Breaking down the numbers:
According to Richards, there usually are more filings on the patent side because a business or individual could lose their rights if they don’t file. Patents require action in a timely manner to give the client the ability to exclude others. In 2016, the firm filed 102 patents and obtained 47.
“If you don’t and you commercialize, you can lose your ability to get that exclusive right,” he said.
There are two types of patents: utility and design. Richards sees increased recognition that design patents can have value. He said they protect the ornamental aspects of the project and are easier and less expensive to obtain. An example is the Samsung vs Apple case, where U.S. Supreme Court overturned a verdict of a lower court that had forced Samsung to pay nearly $400 million in damages for violating three of Apple’s design patents on the iPhone’s shape and colorful icons.
The Supreme Court ordered the lower court to decide if only components were infringed upon, not the entire product, which would reduce the damages.
On the trademark and copyright side, registration offers certain advantages when it comes to garnering damages in litigation. But rights in this area are the result of using the mark, so registration is not always necessary, Richards said.
In addition, registering a copyright isn’t difficult so some clients decide to do it on their own.
According to Lillis, Phillips Lytle handles lots of patent work but nearly every company with which it works has trademarks that must be protected, so that’s a focus of the practice. In 2016 the firm filed 154 trademarks and registered 131.
Lillis said he works heavily on the licensing side when companies look to market and sell their technology. Certain companies are more about patent and trademark protection while others focus on technology trade secrets.

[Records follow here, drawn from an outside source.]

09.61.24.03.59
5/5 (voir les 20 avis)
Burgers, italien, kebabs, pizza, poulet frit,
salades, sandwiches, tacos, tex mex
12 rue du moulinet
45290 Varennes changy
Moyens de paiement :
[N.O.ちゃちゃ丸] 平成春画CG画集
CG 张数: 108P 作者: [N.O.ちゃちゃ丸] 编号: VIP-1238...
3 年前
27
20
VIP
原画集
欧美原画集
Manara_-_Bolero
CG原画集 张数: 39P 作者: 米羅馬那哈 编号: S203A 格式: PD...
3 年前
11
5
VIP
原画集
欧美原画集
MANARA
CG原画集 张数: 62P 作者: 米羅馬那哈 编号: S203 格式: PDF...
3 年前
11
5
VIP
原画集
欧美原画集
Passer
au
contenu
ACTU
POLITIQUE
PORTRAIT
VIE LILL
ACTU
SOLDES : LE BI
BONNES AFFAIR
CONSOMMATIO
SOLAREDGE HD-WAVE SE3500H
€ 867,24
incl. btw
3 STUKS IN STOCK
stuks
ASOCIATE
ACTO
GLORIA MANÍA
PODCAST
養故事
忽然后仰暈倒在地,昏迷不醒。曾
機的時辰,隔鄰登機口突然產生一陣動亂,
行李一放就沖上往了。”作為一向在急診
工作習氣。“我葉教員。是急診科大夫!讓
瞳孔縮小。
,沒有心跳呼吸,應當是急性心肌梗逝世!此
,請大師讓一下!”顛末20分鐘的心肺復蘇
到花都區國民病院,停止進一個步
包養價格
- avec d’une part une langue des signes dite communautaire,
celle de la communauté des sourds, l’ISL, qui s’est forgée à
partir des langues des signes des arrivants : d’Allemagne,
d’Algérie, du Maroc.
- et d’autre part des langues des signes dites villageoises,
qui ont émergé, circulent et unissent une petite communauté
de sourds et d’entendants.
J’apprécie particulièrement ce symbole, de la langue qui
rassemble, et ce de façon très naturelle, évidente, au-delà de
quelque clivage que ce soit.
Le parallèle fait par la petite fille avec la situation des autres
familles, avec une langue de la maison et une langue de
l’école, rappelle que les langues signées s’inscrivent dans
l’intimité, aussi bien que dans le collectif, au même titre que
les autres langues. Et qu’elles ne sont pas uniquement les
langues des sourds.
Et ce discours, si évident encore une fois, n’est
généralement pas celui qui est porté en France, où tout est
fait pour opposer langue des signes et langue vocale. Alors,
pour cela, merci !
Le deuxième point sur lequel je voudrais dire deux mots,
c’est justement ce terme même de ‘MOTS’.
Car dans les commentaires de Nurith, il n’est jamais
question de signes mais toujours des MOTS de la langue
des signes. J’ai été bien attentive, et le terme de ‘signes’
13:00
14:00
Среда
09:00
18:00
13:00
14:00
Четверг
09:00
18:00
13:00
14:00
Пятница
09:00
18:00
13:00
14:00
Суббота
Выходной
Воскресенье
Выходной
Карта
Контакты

“If we file twice as many or half as many patents next year as we did this year, we’re not going to bat an eye because we know the decisions were made in the best interest of the companies we’re working with at the time,” he said. “If a situation calls for a trade-secret arrangement, as opposed to filing a patent application, then that’s what we’ll advise.”
The IP practice at Simpson & Simpson consists of about 70 percent patent work, 29 percent trademark and 1 percent copyright, according to Robert Simpson. Still, he considers the trademark practice managed by his wife as active. It involves clearing marks for a company’s use, registering and enforcing them in the patent office and, when needed, in courts.
The firm filed 98 patents and 61 trademarks in 2016.
Barclay Damon’s IP practice maintains about 5,000 trademarks for clients but is a little heavier on the patent side — 177 patents were filed throughout the entire practice in 2016, according to Sullivan. Much of the work comes from foreign-based attorneys and entities.
As a predominantly Upstate firm, Barclay Damon can offer them a more attractive pricing model, he said. In the end, most of the group’s revenue is generated from patent litigation, a driving force in the practice.